### EXTRACTED RECORDS
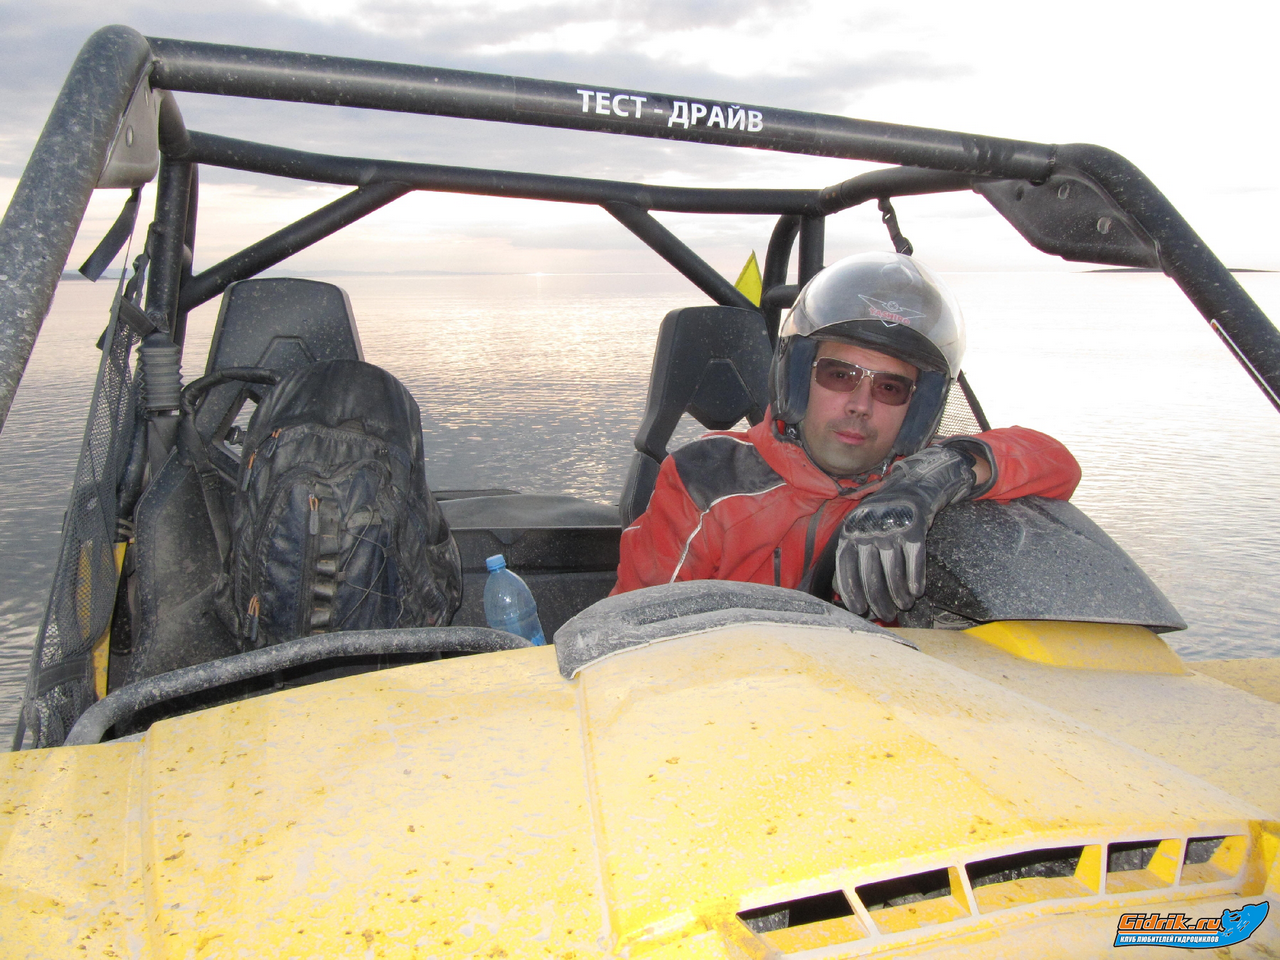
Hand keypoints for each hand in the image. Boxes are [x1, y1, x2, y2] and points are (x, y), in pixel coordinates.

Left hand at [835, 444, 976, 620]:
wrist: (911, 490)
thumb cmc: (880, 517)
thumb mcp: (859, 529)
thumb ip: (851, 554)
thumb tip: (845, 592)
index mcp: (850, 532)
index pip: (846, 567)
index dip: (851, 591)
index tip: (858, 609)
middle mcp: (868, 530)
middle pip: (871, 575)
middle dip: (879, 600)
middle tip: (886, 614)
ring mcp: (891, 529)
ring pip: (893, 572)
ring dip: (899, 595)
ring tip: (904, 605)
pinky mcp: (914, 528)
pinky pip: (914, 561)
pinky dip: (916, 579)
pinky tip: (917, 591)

* * *

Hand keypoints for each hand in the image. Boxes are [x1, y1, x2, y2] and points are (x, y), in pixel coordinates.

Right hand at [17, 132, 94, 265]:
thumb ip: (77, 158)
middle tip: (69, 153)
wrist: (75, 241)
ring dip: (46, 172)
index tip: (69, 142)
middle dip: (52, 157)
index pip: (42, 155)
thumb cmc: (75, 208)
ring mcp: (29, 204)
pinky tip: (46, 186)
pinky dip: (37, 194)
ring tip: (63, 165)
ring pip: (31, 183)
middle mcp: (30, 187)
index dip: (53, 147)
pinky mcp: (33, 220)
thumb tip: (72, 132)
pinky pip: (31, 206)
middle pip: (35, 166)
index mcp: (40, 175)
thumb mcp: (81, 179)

### TASK TO COMPLETE
Isolate the lines above that contain the word "hand" and copy them.

### RESULT OF THE EXERCISE
Hand keypoints for each hand in the image. Boxes are [x1, y1, x2, y2] and points are (x, y), in pixel coordinates.
Left hand at [835, 444, 976, 620]:
Hand keypoints for each hand in the image. Boxes are [x1, y1, x2, y2] and points are (x, y), in pixel coordinates.
Right hand at [17, 132, 94, 265]:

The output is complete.